Rewrite the inline styles/scripts at build times to separate files, generate the appropriate script/style elements, compute the appropriate CSP directive.

The renderer could rewrite

   <div onclick="foo()">

to

   <div id="handler-Oov1to1o">
   <script integrity="sha256-b5bb9d8014a0f9b1d61e21e796d78dccdf1352f23cd32812f4850b878ae4944c" src="generated-content/handlers.js"></src>

   // handlers.js:

   document.querySelector("handler-Oov1to1o").addEventListener(() => foo())
   // [...] more handlers here

   // HTTP header

   content-security-policy: script-src sha256-b5bb9d8014a0f9b1d61e21e796d78dccdf1352f23cd32812f4850b878ae4944c <...>;
   

(the boilerplate can be amortized over many such handlers)

Or at least use 'unsafe-hashes' and compute the hashes for onclick handlers and the like and include those in the CSP.

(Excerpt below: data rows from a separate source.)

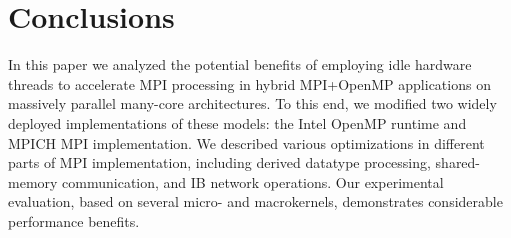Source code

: \section{Conclusions}\label{sec:concl}

In this paper we analyzed the potential benefits of employing idle
hardware threads to accelerate MPI processing in hybrid MPI+OpenMP
applications on massively parallel many-core architectures.  To
this end, we modified two widely deployed
implementations of these models: the Intel OpenMP runtime and MPICH
MPI implementation. We described various optimizations in different
parts of MPI implementation, including derived datatype processing,
shared-memory communication, and IB network operations.  Our
experimental evaluation, based on several micro- and macrokernels,
demonstrates considerable performance benefits.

Separation of style/scripts/content has been encouraged for a long time, I don't know why people are walking it back. But if they insist then templates could also be structured more like a multipart document where those aspects sit in separate parts of the document.

As long as you do any of those when the template renderers are compiled then only scripts whitelisted at buildtime will be executed and scripts injected by dynamic content will get blocked.

[iamkonstantin]

Thank you for clarifying, now I understand what you mean. I think we’re on the same page! I like separating assets as they can also have a very different lifecycle than the structure / content of a page.